#### What is expected
Could you repeat the whole listing below exactly, omitting any picture it holds?

#### Dataset excerpt
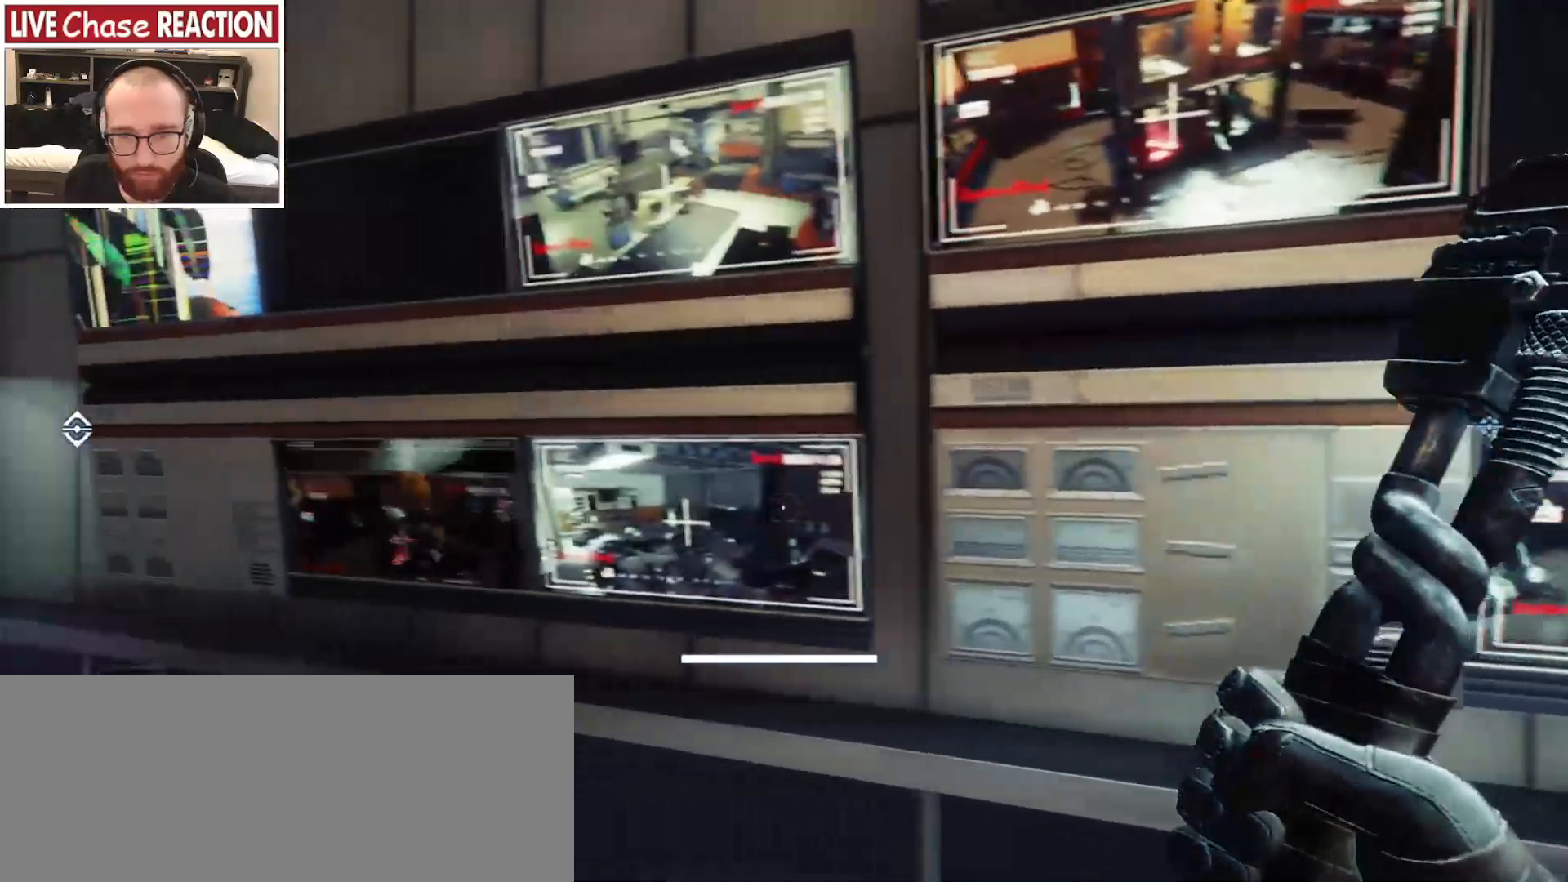
{"keys": [], "mouse": [], "events": []}
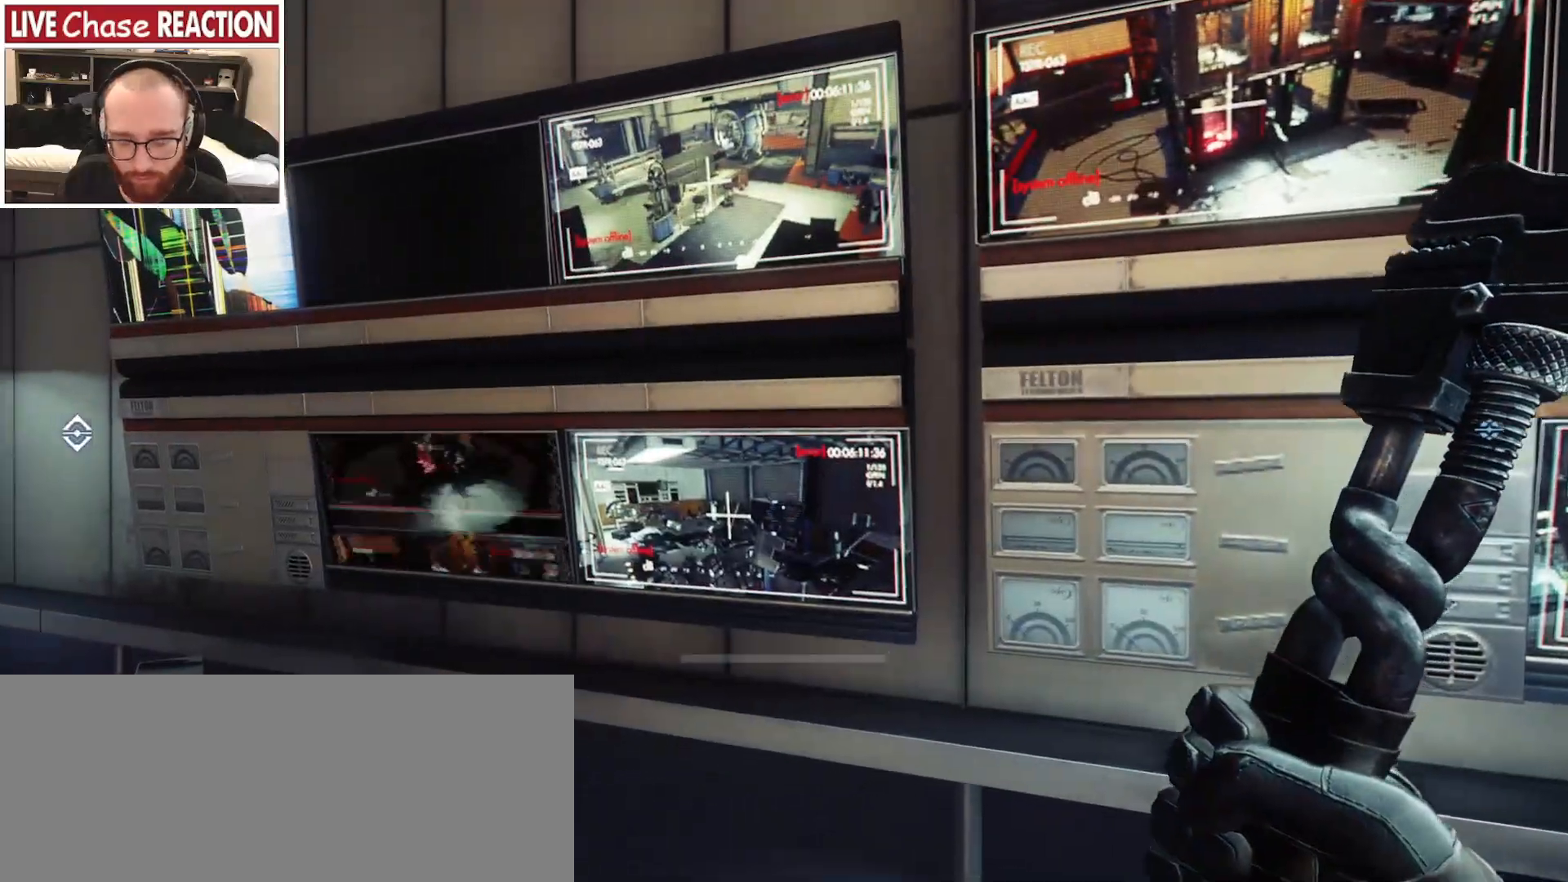
{"keys": [], "mouse": [], "events": []}
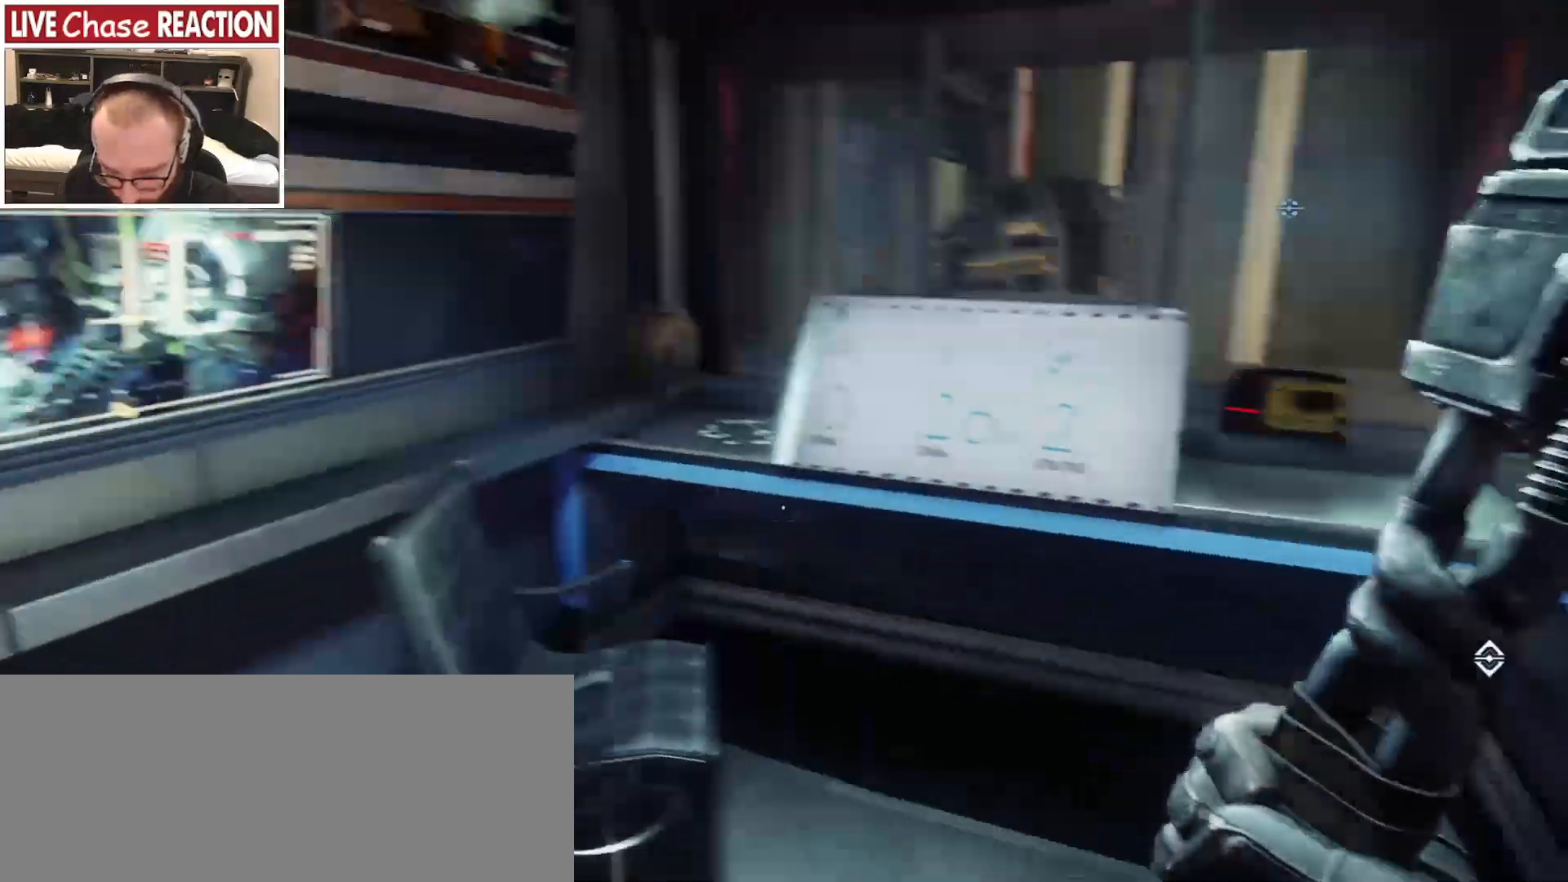
{"keys": [], "mouse": [], "events": []}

#### Your response
{"keys": [], "mouse": [], "events": []}
{"keys": [], "mouse": [], "events": []}
{"keys": [], "mouse": [], "events": []}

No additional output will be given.